We would start work at the other end of the economic spectrum by frankly acknowledging that a lot of poverty is caused by dysfunctional behavior — drug and alcohol addiction, obesity, scorn for education, sexual predators, and so-called leaders who preach victimology. If we can’t put the right name on things, we will never succeed at addressing the problems. Our public policy and education systems would highlight the downsides of dysfunctional behavior instead of excusing it or ignoring it.

We should break up the public education monopoly and work to provide every child with an education, including work/study programs (certified by employers to be teaching marketable skills) that prepare them to earn a decent living and impart the economic literacy/deferred gratification skills necessary to cope with life’s challenges. The government could provide a voucher and accredit the institutions of learning.

We should offer any addict a no-cost rehab, but no public assistance of any kind. Human beings should be free to destroy their lives by ingesting mood altering chemicals, but taxpayers should not be obligated to support their habit. Anti-social behavior (defecating on the sidewalk) is a public health hazard and should be a crime that is punished aggressively.

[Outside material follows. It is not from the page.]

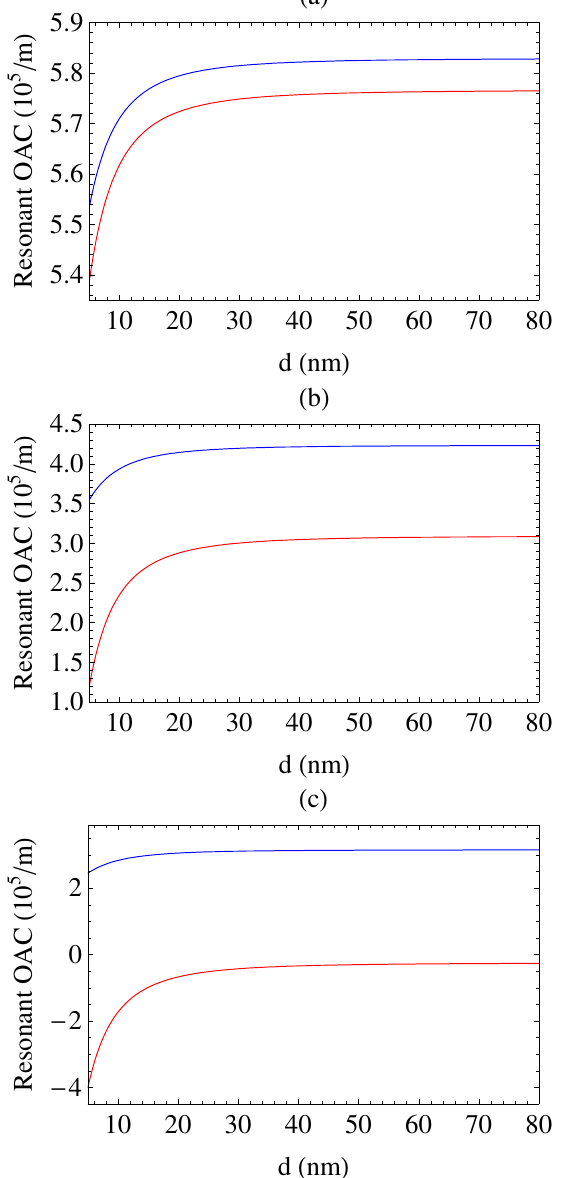
Figure 7. (Color online) The same as in Figure 5 but for the electric field polarized along the x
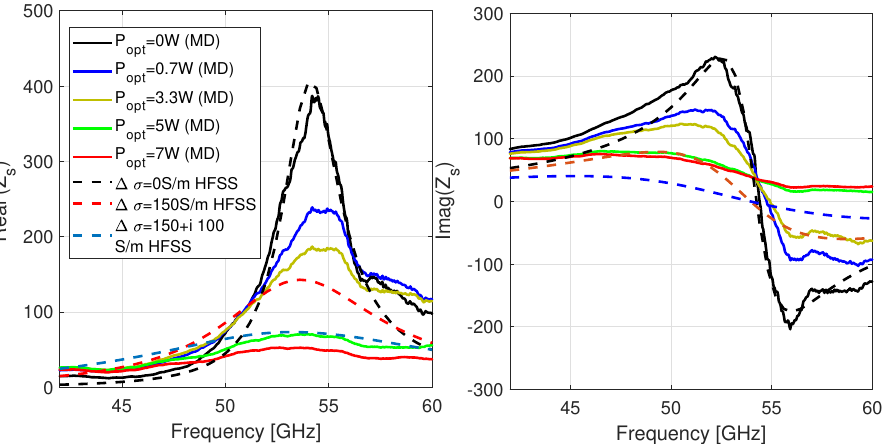
Figure 9. Measured data (MD) and Simulated with HFSS (left) Real ( Z s ) and (right) Image ( Z s ) under different optical illumination ( ∆ σ ∗ ) of MTS printed on HR Silicon substrate of thickness 250 µ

The government should be the employer of last resort. If the economy isn’t producing enough jobs to give everybody the opportunity to do useful work, there are lots of jobs that need doing (like maintaining public restrooms). Any able bodied person seeking public assistance should be put to work. Welfare should be confined to those who are truly incapable of taking care of themselves. That should include street dwellers who have psychological disabilities. That group deserves the expenditure of public funds.

We can even have quality medical care for everybody without the heavy hand of bureaucracy and the tsunami of fraud. Let’s call it health care for all instead of Medicare for All. Give everyone below a certain income level a voucher and let medical providers compete for their business. The government can confine itself to accrediting providers. By breaking up the medical school monopoly and allowing nurse practitioners to treat patients, we can greatly expand affordable care in an efficient fashion. The system can be backstopped with catastrophic care protection.

The short answer is that capitalism, as opposed to the crony capitalism/grab bag redistribution we currently practice, will do more to alleviate income inequality than the solutions proposed by progressives. Those solutions simply double (or triple) down on the stuff we are currently doing that isn’t working. The proper answer to a failing policy is not to throw more money at it.